I’m not making this up. This guy was genuinely angry at me because I had built and optimized a page on his website for the latest model of hybrid/electric car that was due to arrive on his lot in about 45 days.
The manufacturer had already begun a media blitz for the car and there was quite a buzz about the new technology it incorporated. It seemed prudent to make sure my client was taking advantage of that global buzz by leveraging local search marketing techniques.
It worked. Within about a week, the new page was at the top of results when someone searched for that model of car in the Des Moines area.
The problem, as he saw it, was that he didn’t have the cars right now, so he didn’t want to be bothered by people who wanted one until he had them in inventory.
I laughed politely when he told me this over the phone. I thought he was kidding. He must be kidding.
He wasn’t kidding.
He explained that his first-shipment allotment of the new model was only two units and he had already “pre-sold” those. He didn’t know how soon he’d be getting more in, so he didn’t want to talk to people who interested in buying them until he knew when they would be available.
I choked on my tongue as quietly as possible before asking what I thought were some reasonable questions:
Me: Well, you already sold the two you know you’re getting. And you will be getting more units in eventually, right?
Car Dealer: Yes, but the factory won’t put a date on it.
Me: Will any of your competitors be getting the cars sooner than you?
Car Dealer: No way! I’ll either get them first, or we’ll get them at the same time.
Me: And people are calling asking about the car – wanting to buy one?
Car Dealer: Yes, that’s the problem. People want to buy it, but I don’t have it to sell.
Me: They’re not interested in a similar model?

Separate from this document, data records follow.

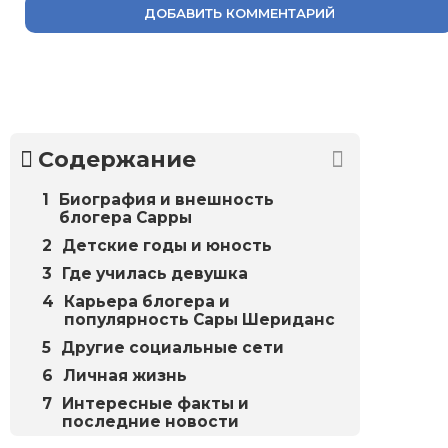
ДОБАВИТЬ КОММЕНТАРИЙ
Содержание
Биография и внешность
блогера Сарры
Детские годы и юность
Где училась девушка
Карьера блогера и
популярность Сары Шериданс
Другие социальные сети
Личная жизнь
Интересные факты и
последние новости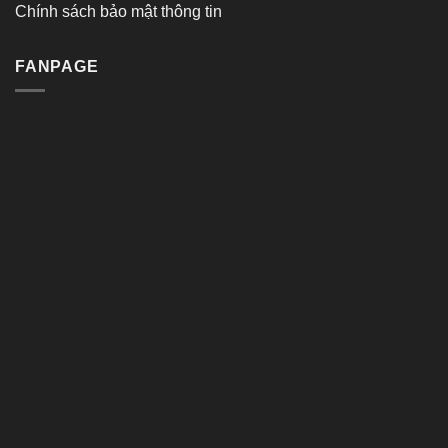
Chính sách bảo mật thông tin
FANPAGE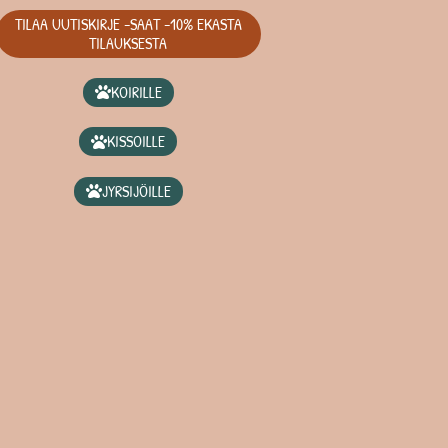
TILAA UUTISKIRJE -SAAT -10% EKASTA
TILAUKSESTA
KOIRILLE
KISSOILLE
JYRSIJÖILLE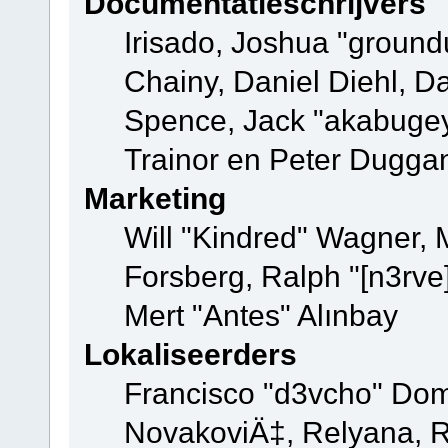
Documentatieschrijvers
Irisado, Joshua "ground
Chainy, Daniel Diehl, D
Spence, Jack "akabugey
Trainor en Peter Dugga
Marketing
Will "Kindred" Wagner,
Forsberg, Ralph "[n3rve
Mert "Antes" Alınbay
Lokaliseerders
Francisco "d3vcho" Dom
NovakoviÄ‡, Relyana, R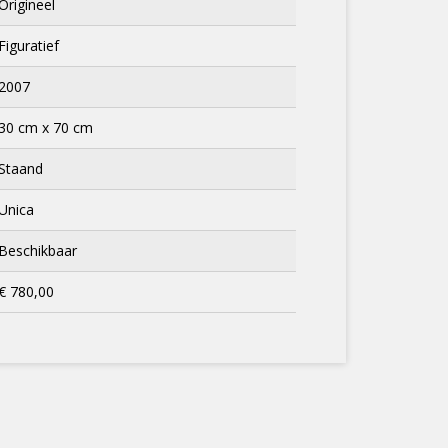
Origineel
Figuratief
2007
30 cm x 70 cm
Staand
Unica
Beschikbaar
€ 780,00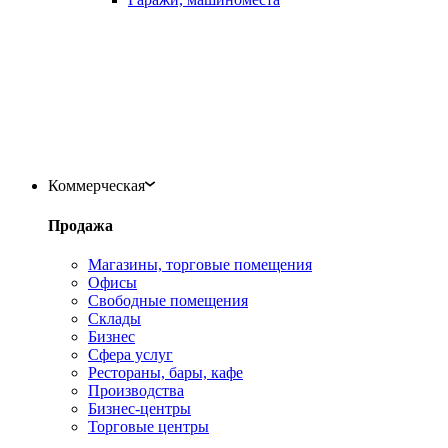
Коммерческая
Продажа
Магазины, торговые помещения
Офисы
Свободные помещения
Склады
Бизнес
Сфера услуг
Рестораны, бары, кафе
Производства
Бизнес-центры
Торговые центры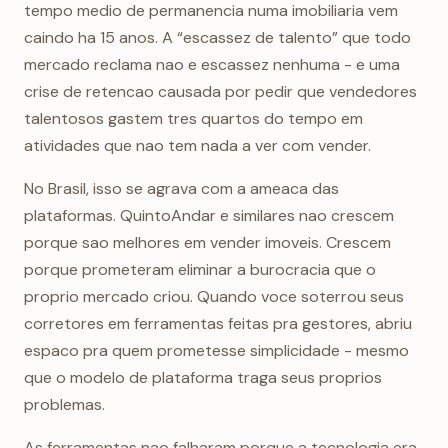
tempo medio de permanencia numa imobiliaria vem
caindo ha 15 anos. A “escassez de talento” que todo
mercado reclama nao e escassez nenhuma - e uma
crise de retencao causada por pedir que vendedores
talentosos gastem tres quartos do tempo em
atividades que nao tem nada a ver com vender.
No Brasil, isso se agrava com a ameaca das
plataformas. QuintoAndar e similares nao crescem
porque sao melhores em vender imoveis. Crescem
porque prometeram eliminar a burocracia que o
proprio mercado criou. Quando voce soterrou seus
corretores em ferramentas feitas pra gestores, abriu
espaco pra quem prometesse simplicidade - mesmo
que o modelo de plataforma traga seus proprios
problemas.
As ferramentas nao falharam porque a tecnologia era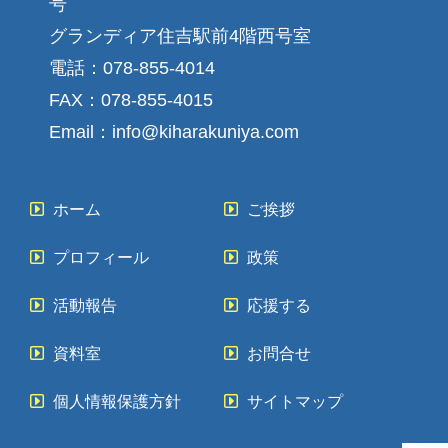
号
グランディア住吉駅前4階西号室
電話：
078-855-4014
FAX：078-855-4015
Email：info@kiharakuniya.com
ホーム
ご挨拶
プロフィール
政策
活動報告
応援する
資料室
お問合せ
個人情報保護方針
サイトマップ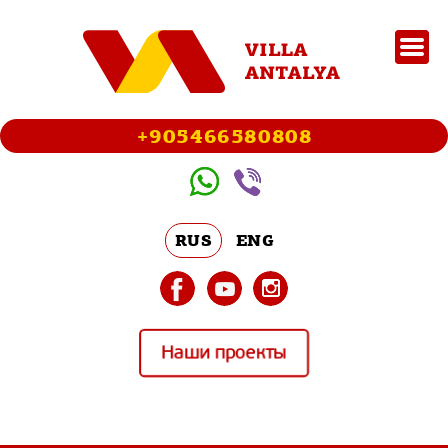
+905466580808
RUS
ENG
Наши проекты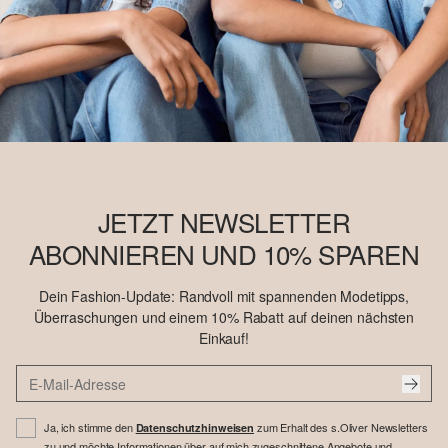
JETZT NEWSLETTER
ABONNIEREN UND 10% SPAREN
Dein Fashion-Update: Randvoll mit spannenden Modetipps,
Überraschungen und einem 10% Rabatt auf deinen nächsten
Einkauf!
Ja, ich stimme den
zum Erhalt des s.Oliver Newsletters
Datenschutzhinweisen
zu und möchte Informationen über auf mich zugeschnittene Angebote und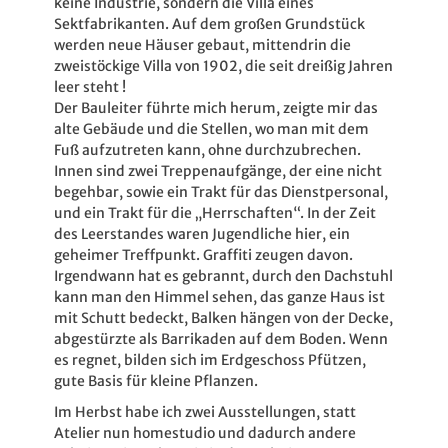
keine Industrie, sondern die Villa eines
Sektfabrikanten. Auf dem großen Grundstück
werden neue Häuser gebaut, mittendrin die
zweistöckige Villa von 1902, die seit dreißig Jahren
leer steht !
Der Bauleiter führte mich herum, zeigte mir das
alte Gebäude und die Stellen, wo man mit dem
Fuß aufzutreten kann, ohne durchzubrechen.
Innen sind zwei Treppenaufgänge, der eine nicht
begehbar, sowie ein Trakt für das Dienstpersonal,
und ein Trakt für die „Herrschaften“. In der Zeit
des Leerstandes waren Jugendliche hier, ein
geheimer Treffpunkt. Graffiti zeugen davon.
Irgendwann hat es gebrannt, durch den Dachstuhl
kann man den Himmel sehen, das ganze Haus ist
mit Schutt bedeckt, Balken hängen von der Decke,
abgestürzte als Barrikaden auf dem Boden. Wenn
es regnet, bilden sich im Erdgeschoss Pfützen,
gute Basis für kleine Pflanzen.
Im Herbst habe ich zwei Ausstellungen, statt
Atelier nun homestudio und dadurch andere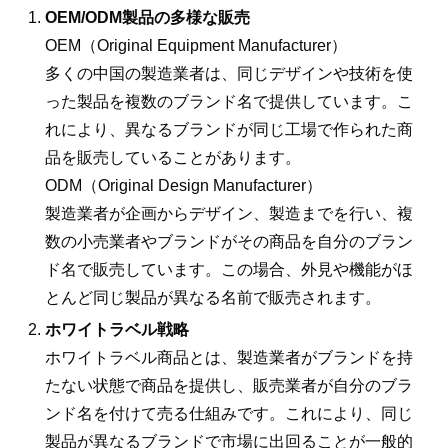
OEM/ODM製品の多様な販売
OEM（Original Equipment Manufacturer）
多くの中国の製造業者は、同じデザインや技術を使
った製品を複数のブランド名で提供しています。こ
れにより、異なるブランドが同じ工場で作られた商
品を販売していることがあります。
ODM（Original Design Manufacturer）
製造業者が企画からデザイン、製造までを行い、複
数の小売業者やブランドがその商品を自分のブラン
ド名で販売しています。この場合、外見や機能がほ
とんど同じ製品が異なる名前で販売されます。
ホワイトラベル戦略
ホワイトラベル商品とは、製造業者がブランドを持
たない状態で商品を提供し、販売業者が自分のブラ
ンド名を付けて売る仕組みです。これにより、同じ
製品が異なるブランドで市場に出回ることが一般的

Car Dealer: There aren’t any similar models. That’s why everyone is so worked up over this one.
Me: So, people want this car, won’t even consider an alternative, and you’ll have the cars available as soon or sooner than any other dealer in the area?

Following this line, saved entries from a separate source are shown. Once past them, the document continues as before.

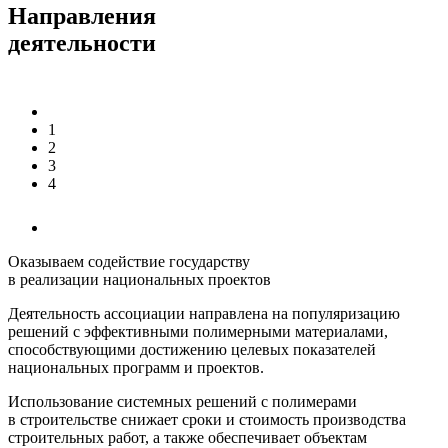
Направления
деятельности
1
2
3
4
Оказываем содействие государству
в реализации национальных проектов
Деятельность ассоциации направлена на популяризацию
решений с эффективными полимерными материалами,
способствующими достижению целевых показателей
национальных программ и проектов.
Использование системных решений с полимерами
в строительстве снижает сроки и стоимость производства
строительных работ, а также обеспечивает объектам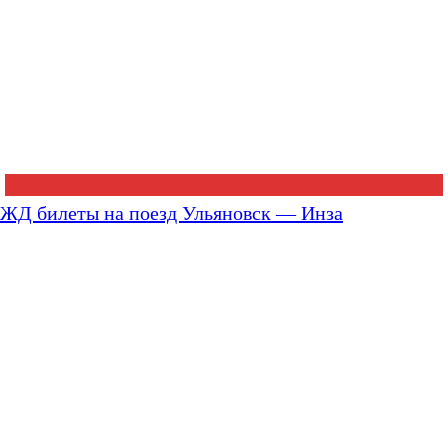
ЖД билеты на поезд Ульяновск — Инза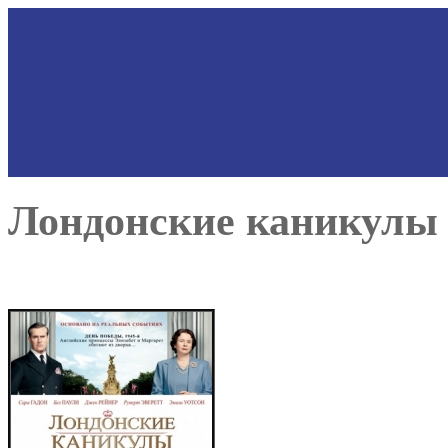
Лондонские каникулы —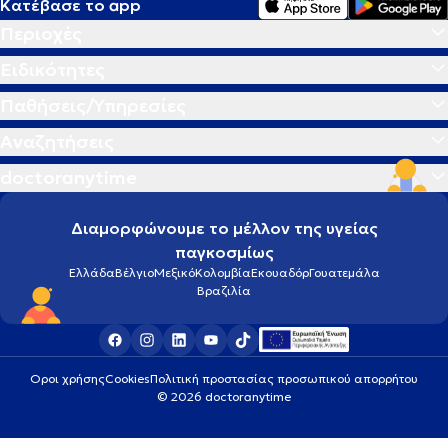
Κατέβασε το app
Περιοχές
Ειδικότητες
Παθήσεις/Υπηρεσίες
Αναζητήσεις
doctoranytime
Διαμορφώνουμε το μέλλον της υγείας
παγκοσμίως
Ελλάδα
Βέλγιο
Μεξικό
Κολομβία
Εκουαδόρ
Γουατεμάλα
Βραζιλία
Οροι χρήσης
Cookies
Πολιτική προστασίας προσωπικού απορρήτου
© 2026 doctoranytime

Car Dealer: Yes, but I don’t have them now so I don’t want to take a bunch of phone calls about them. I actually had one person come into the dealership because he thought we already had them in stock.
Me: That’s just awful.
Car Dealer: I know.
The conversation sort of trailed off from there. He spent a few minutes insisting that I take the page down immediately and not put it back up until the new cars were on the lot and ready to be delivered.
I offered token resistance, but ultimately acquiesced. It is his website, after all.

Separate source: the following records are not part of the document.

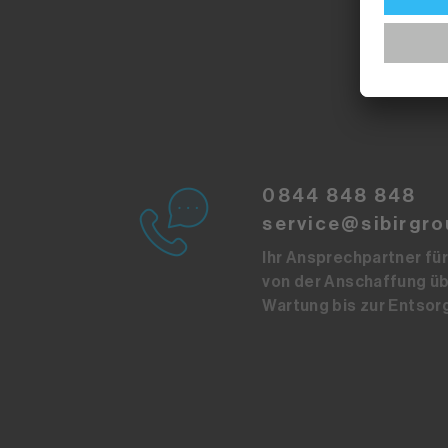
0844 848 848
service@sibirgro
Ihr Ansprechpartner für 
von der Anschaffung üb
Wartung bis zur Entsor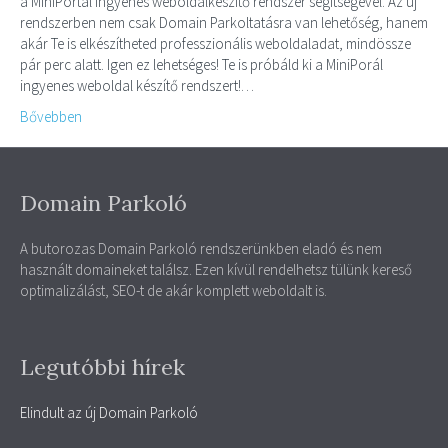
a MiniPortál ingyenes weboldalkészítő rendszer segítségével. Az új
rendszerben nem csak Domain Parkoltatásra van lehetőség, hanem
akár Te is elkészítheted professzionális weboldaladat, mindössze
pár perc alatt. Igen ez lehetséges! Te is próbáld ki a MiniPorál
ingyenes weboldal készítő rendszert!…
Bővebben
Domain Parkoló
A butorozas Domain Parkoló rendszerünkben eladó és nem
használt domaineket találsz. Ezen kívül rendelhetsz tülünk kereső
optimalizálást, SEO-t de akár komplett weboldalt is.
Legutóbbi hírek
Elindult az új Domain Parkoló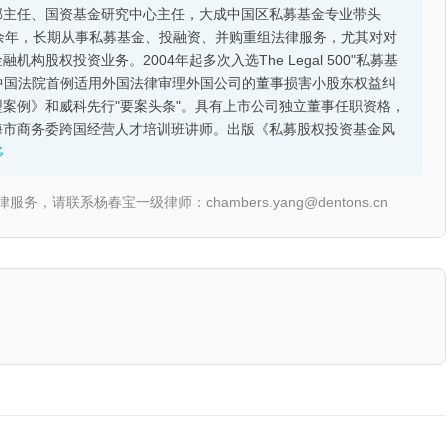
部主任、国资基金研究中心主任，大成中国区私募基金专业带头
余年，长期从事私募基金、投融资、并购重组法律服务，尤其对对
股权投资业务。2004年起多次入选The Legal 500"私募基
的中国法院首例适用外国法律审理外国公司的董事损害小股东权益纠
案例》和威科先行"要案头条"。具有上市公司独立董事任职资格，
海市商务委跨国经营人才培训班讲师。出版《私募股权投资基金风
多
联系杨春宝一级律师：chambers.yang@dentons.cn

Today, when I search for that model of car in this area, my former client is no longer at the top of the results.
Nonetheless, I have no doubt that they’ll sell the new models as soon as they’re available. It really is a remarkable new car.
But I still shake my head at the missed opportunity and fundamental misunderstanding of simple marketing principles. Honestly, I’m not even sure how to measure the loss.
Or am I the one that is misunderstanding? This particular car dealer didn’t want to be bothered to build a call list of clients who were anxious to buy a unique product that he would have available very soon.
How would you handle the same scenario in your business? If I could help you tap into the buzz about a new product that isn’t quite available yet, would you ask me to stem the flow, or would you find a way to connect with those consumers so they’d buy from you when the product lands? How would you connect with them?